最後は鮮やかなサービスエースで田宮は勝利し、続く景も勝利を収めたが、団体としての結果はダブルス2つとシングルスの1つを落としてしまい負けてしまった。

それは3年生部員の引退が決定した瞬間でもあった。

「今日で俺達3年は引退するが、今後も出来る限りのサポートはしていく。1年2年部員で来年こそは俺達の出来なかった関東制覇を成し遂げて欲しい」

景の凛とした声がコートに響いた。
後輩部員達はそれを涙しながら聞いていた。
景がどれほど部員達から慕われていたかよく分かった。
解散の声が掛かっても、誰もその場を去ろうとはせず、景をはじめ3年生部員をみんなで囲んでいた。

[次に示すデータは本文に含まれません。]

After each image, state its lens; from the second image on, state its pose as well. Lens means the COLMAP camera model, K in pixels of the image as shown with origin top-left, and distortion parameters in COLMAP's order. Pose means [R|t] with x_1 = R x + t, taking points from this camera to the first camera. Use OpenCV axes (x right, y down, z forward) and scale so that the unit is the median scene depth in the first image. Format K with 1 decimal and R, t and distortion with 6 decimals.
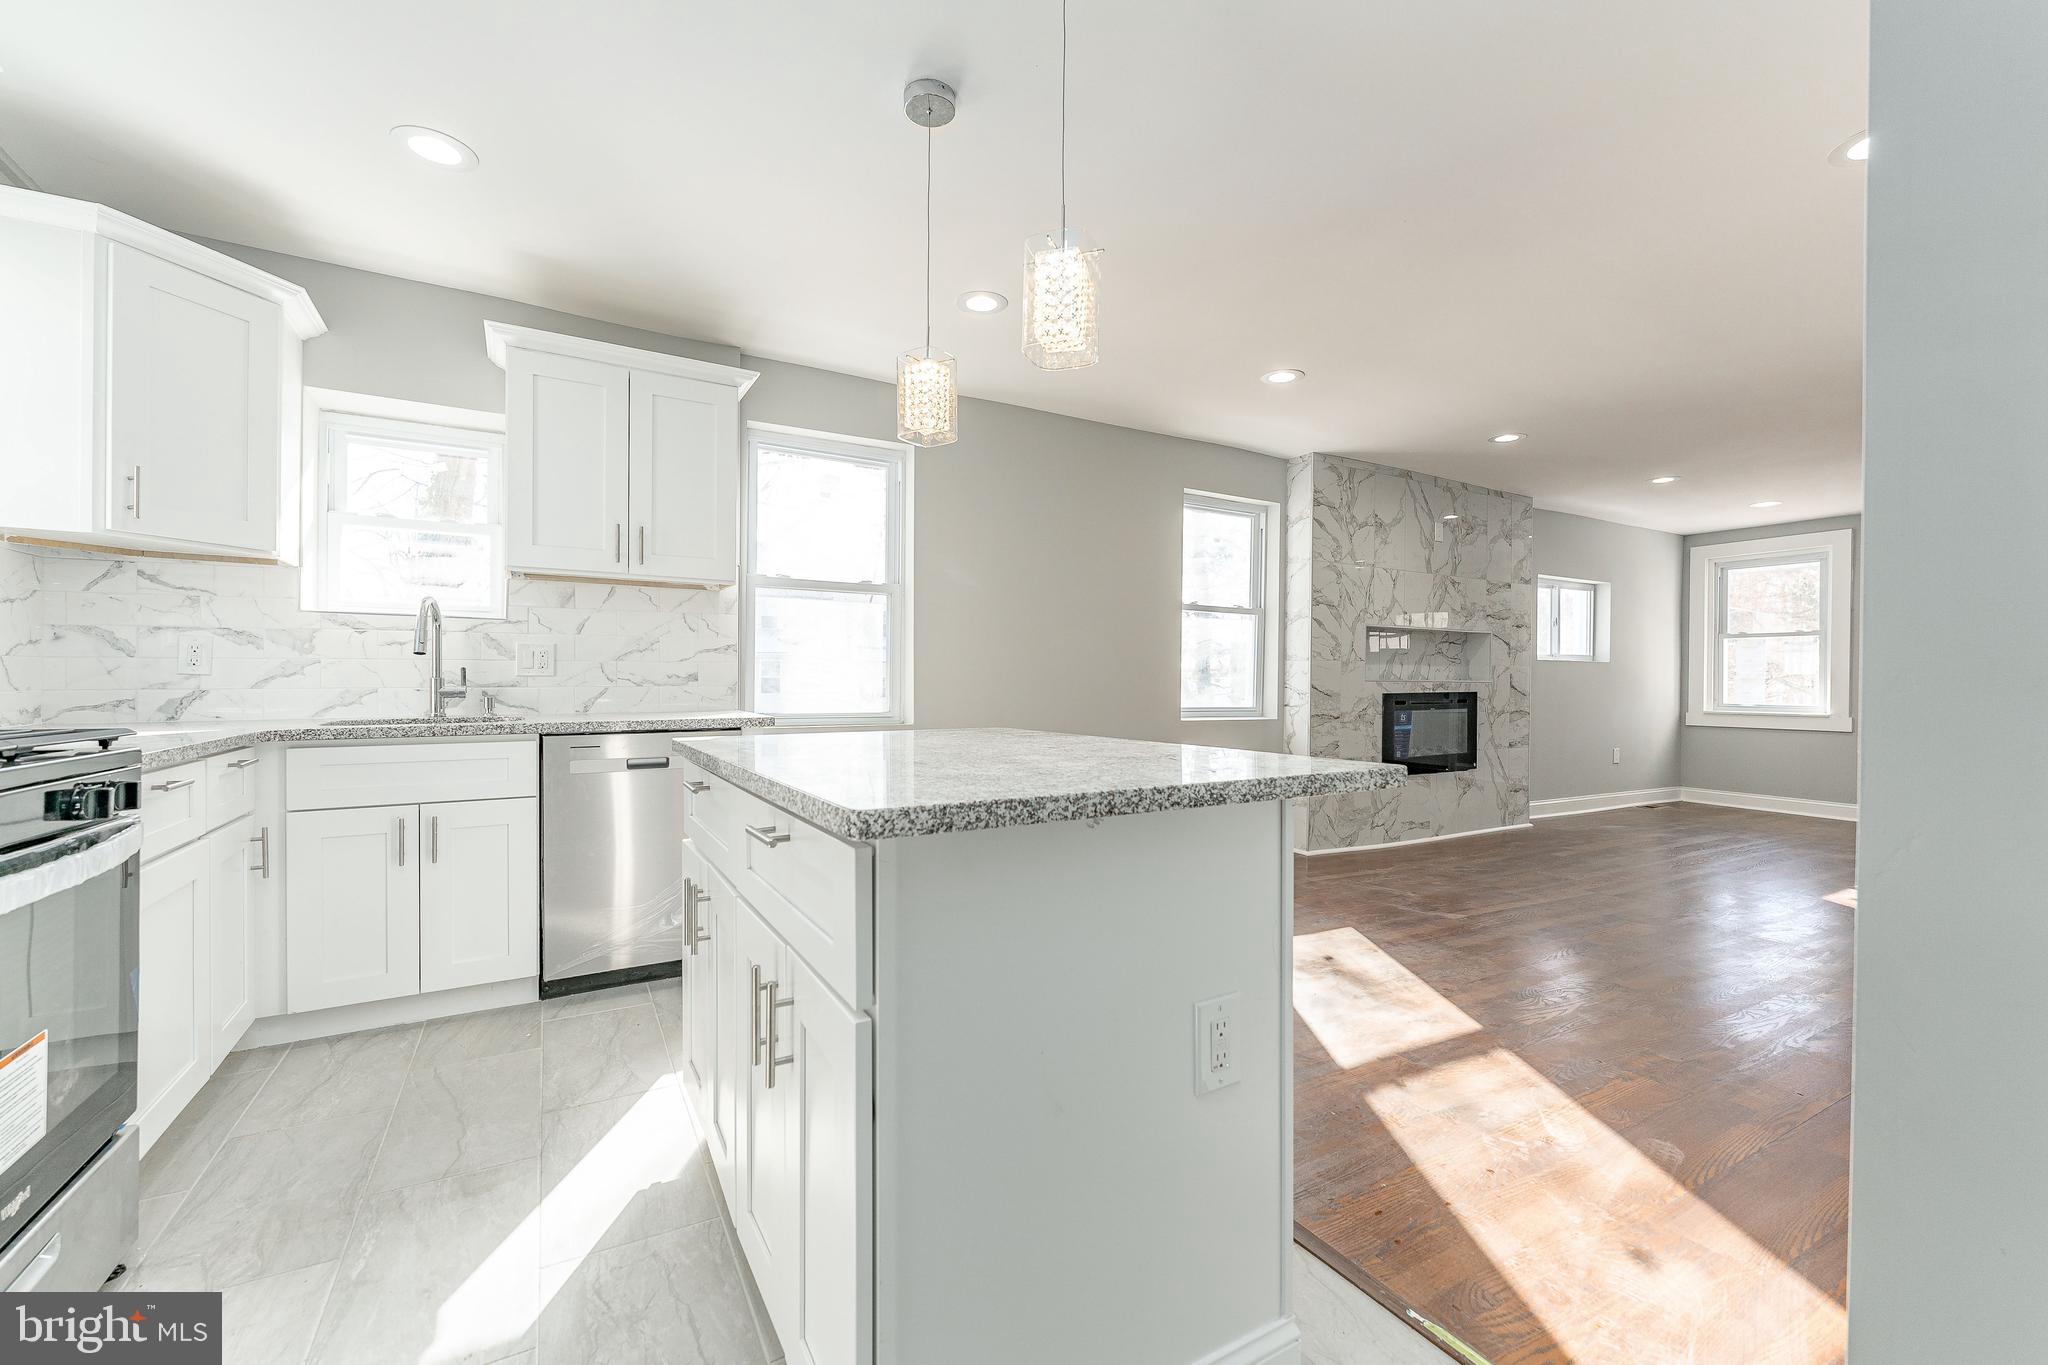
lens RADIAL K [[835.0, 0, 1020.1], [0, 835.0, 682.4], [0, 0, 1]] dist [0.002082, -0.000353]
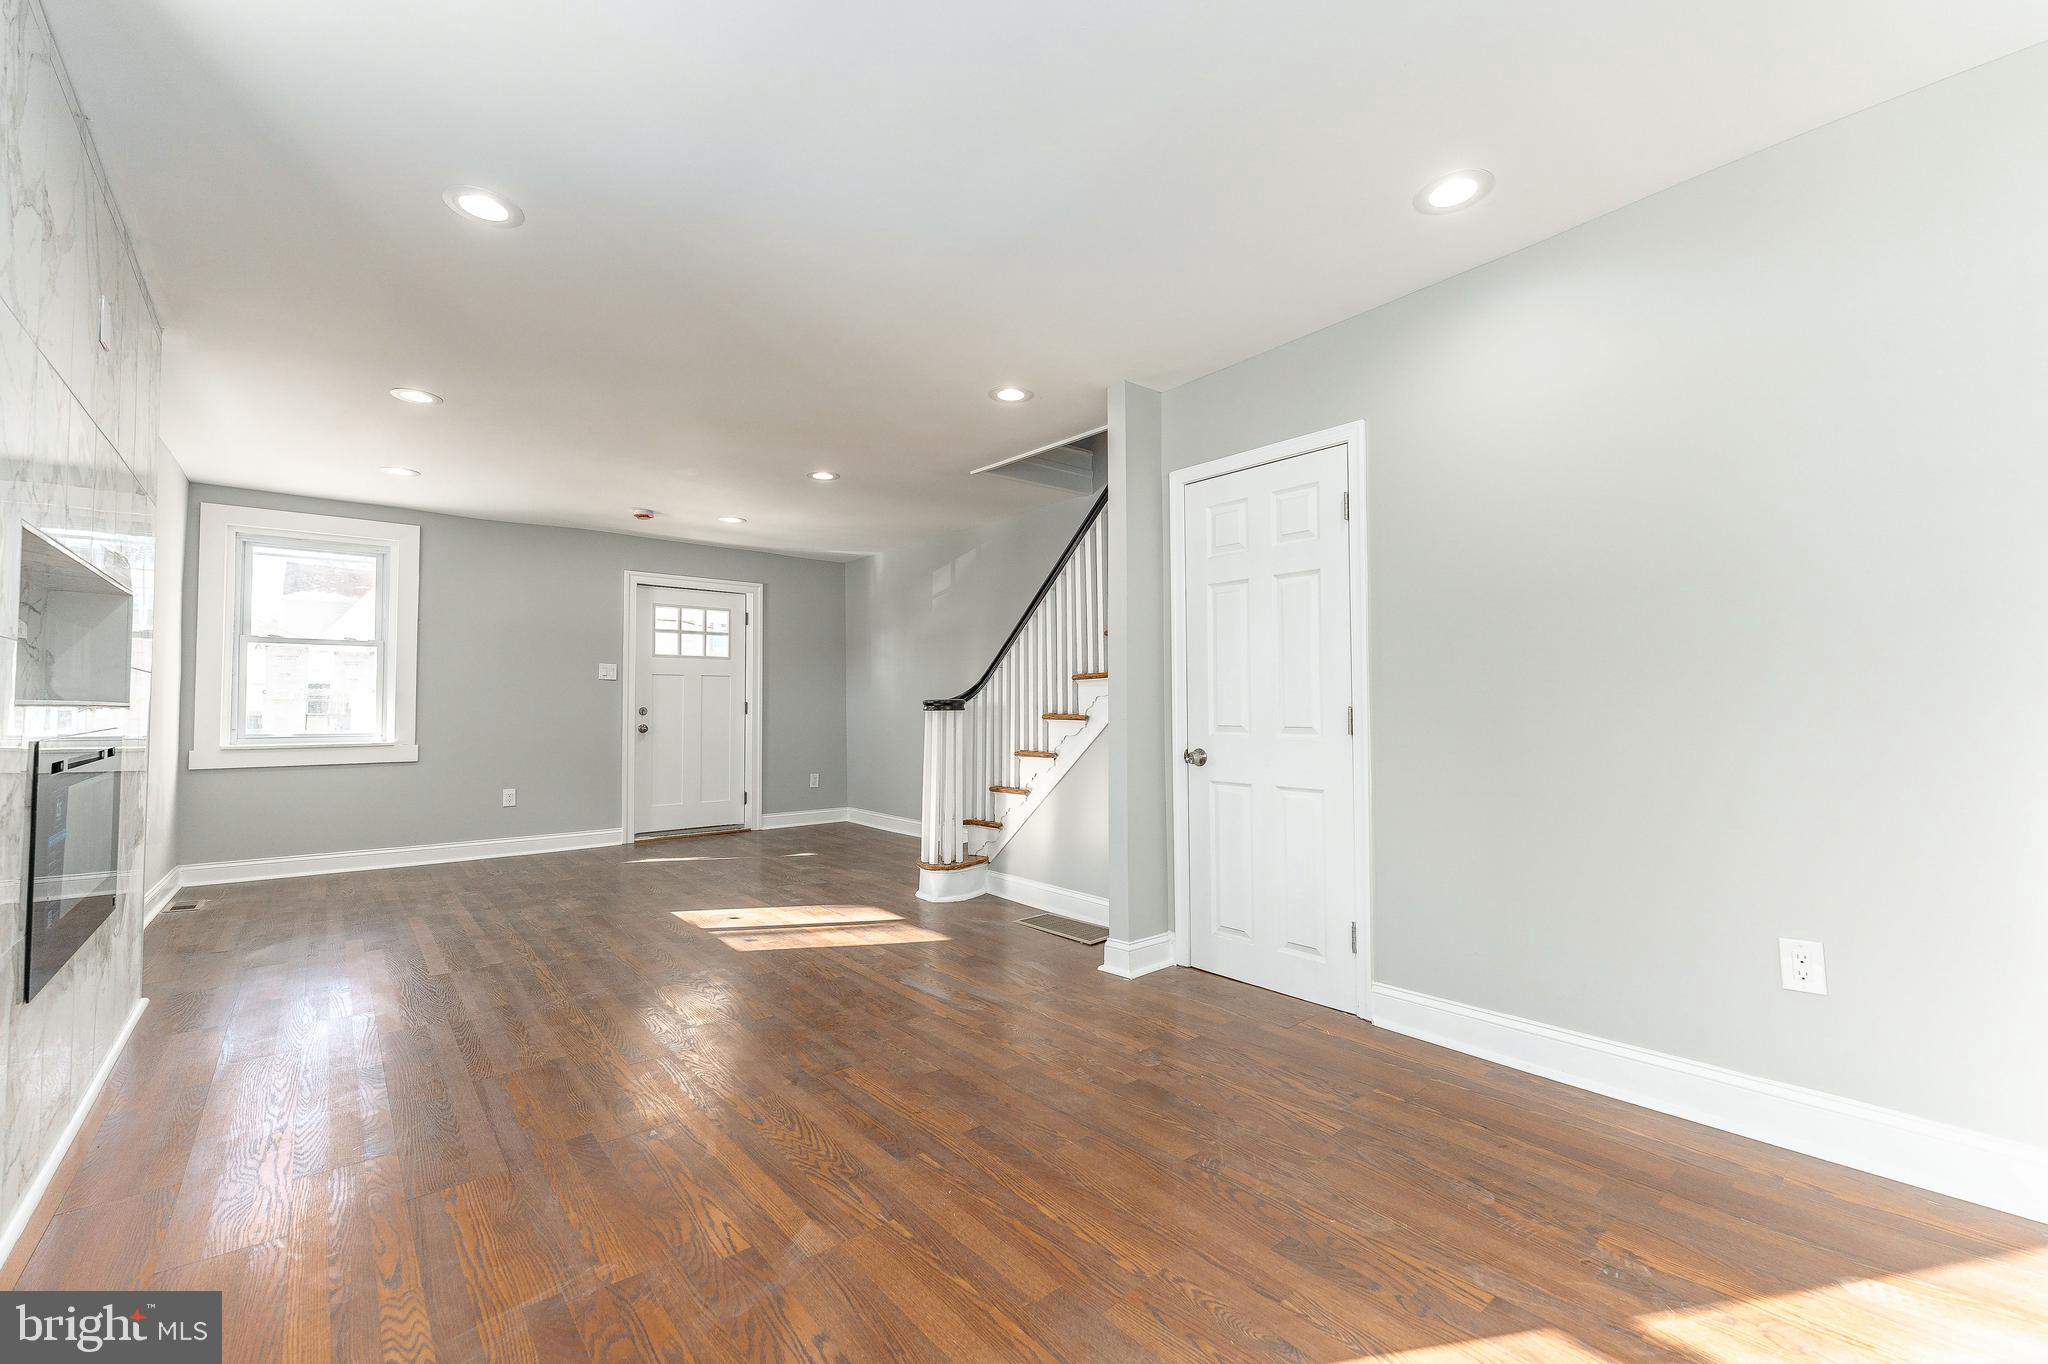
lens RADIAL K [[837.3, 0, 1021.1], [0, 837.3, 680.6], [0, 0, 1]] dist [0.001063, -0.000208]
pose [[-0.183941, 0.023862, 0.982648, 0.063504], [0.003091, 0.999714, -0.023697, -0.002610], [-0.982932, -0.001321, -0.183962, 1.019273]]
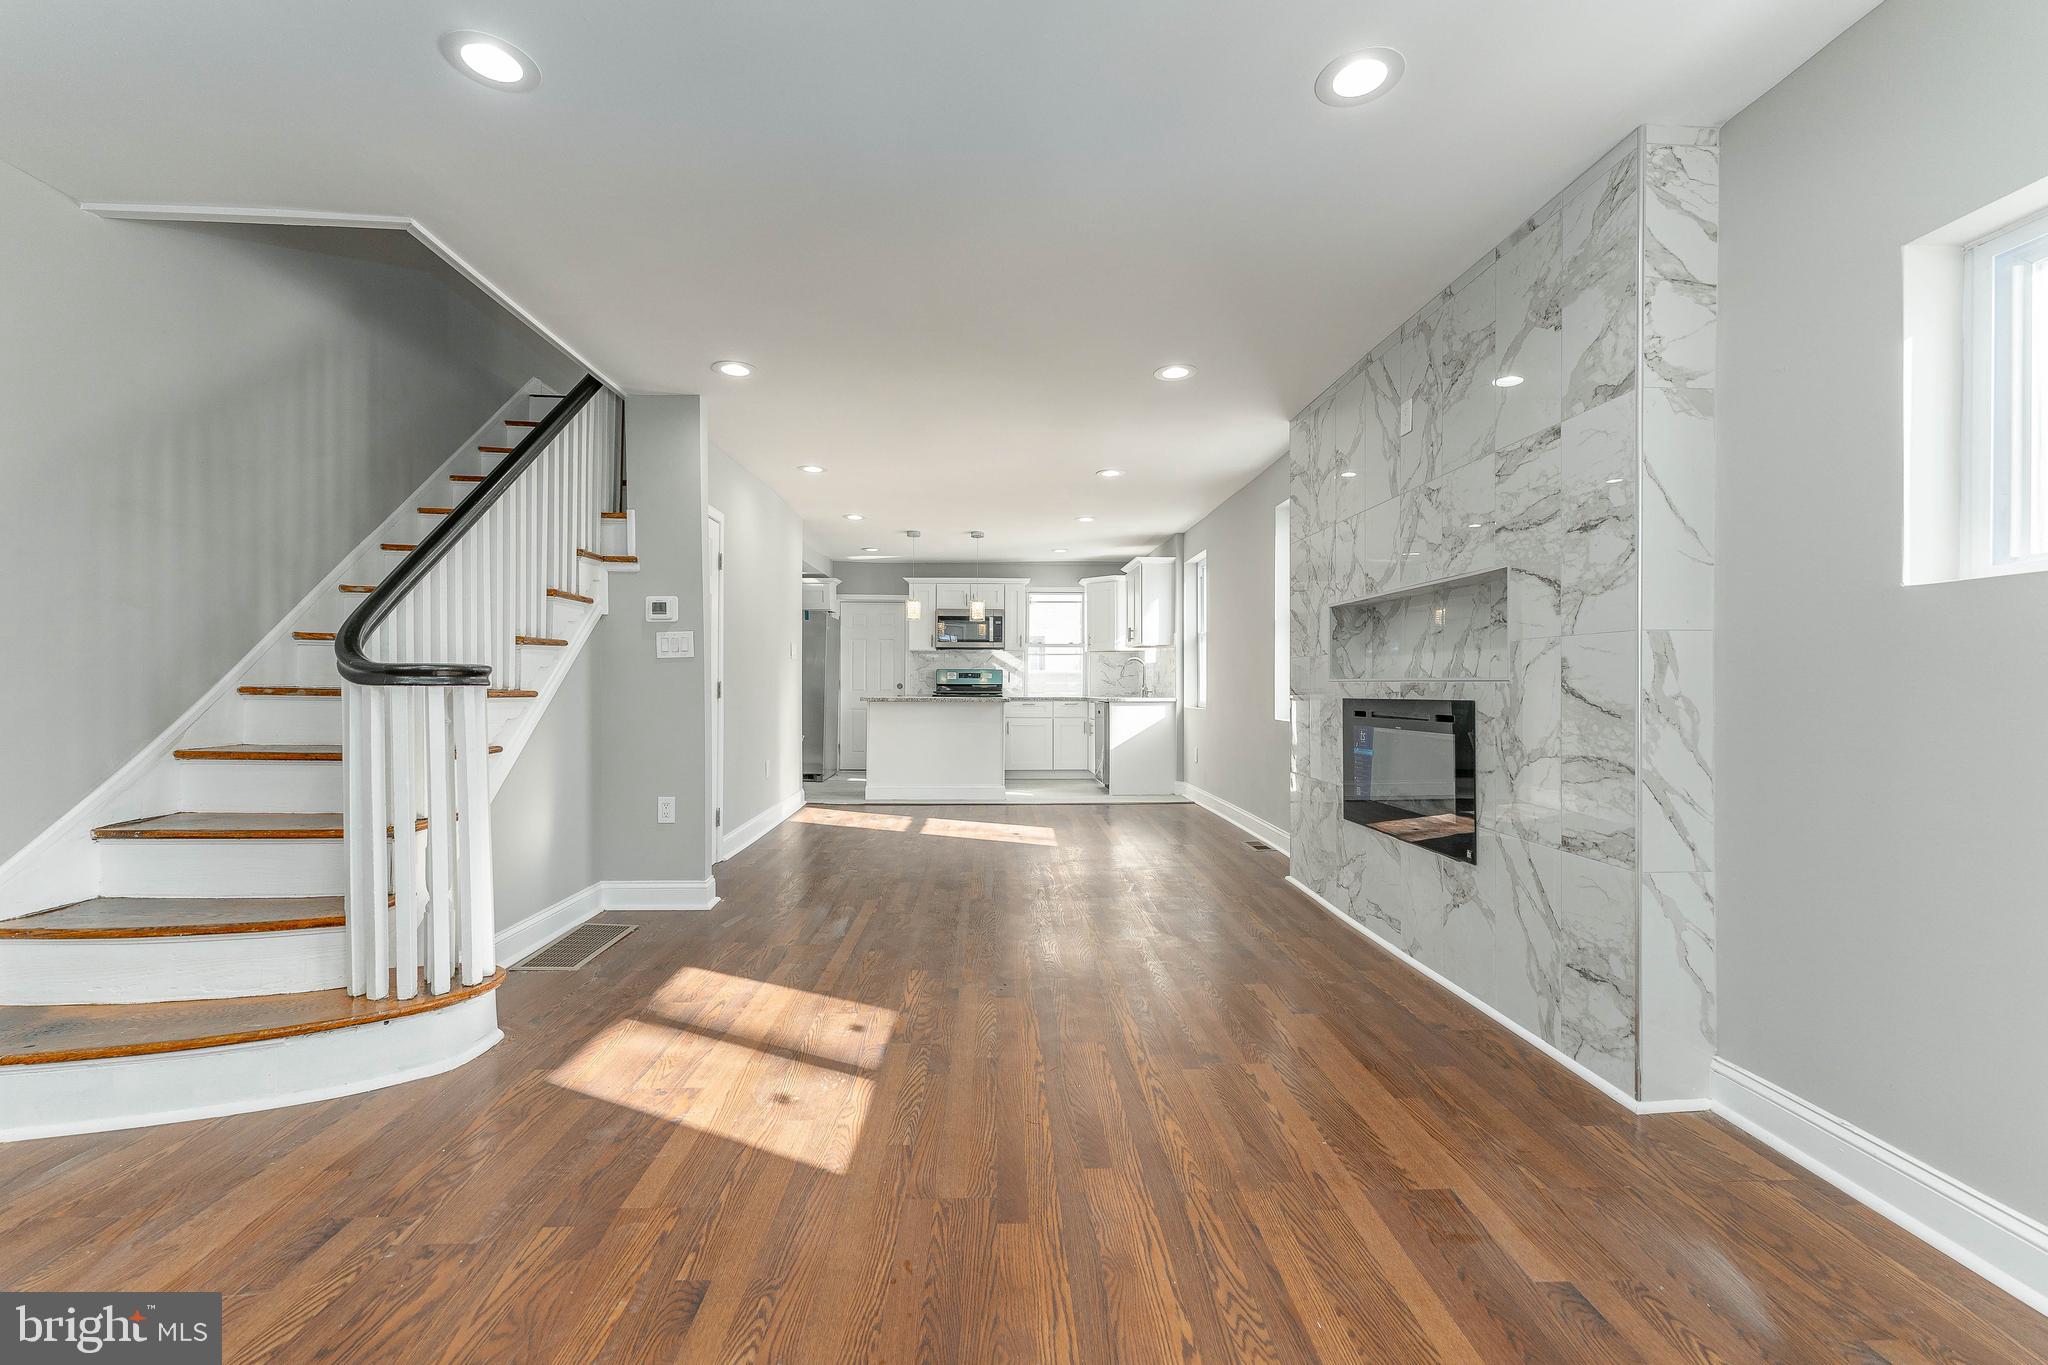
lens RADIAL K [[830.4, 0, 1029.3], [0, 830.4, 683.3], [0, 0, 1]] dist [0.000003, -0.000099]
pose [[-0.449557, -0.008959, -0.893207, 1.755235], [-0.008502, 0.999947, -0.005750, 0.009917], [0.893211, 0.005009, -0.449610, 1.608630]]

私も一言景に「お疲れ様」と言いたくて残っていたのだが、部員達に囲まれている景に声を掛けることが躊躇われ、後で電話でもしようと踵を返した。


試合は由香や麻衣も見に来ていたのだが、試合が終わった途端「あんたは景一君と一緒に帰るんでしょ」と言ってさっさと帰ってしまった。

仕方なくひとりで長く伸びる自分の影を踏むようにゆっくり歩いていると不意に私を呼ぶ声がした。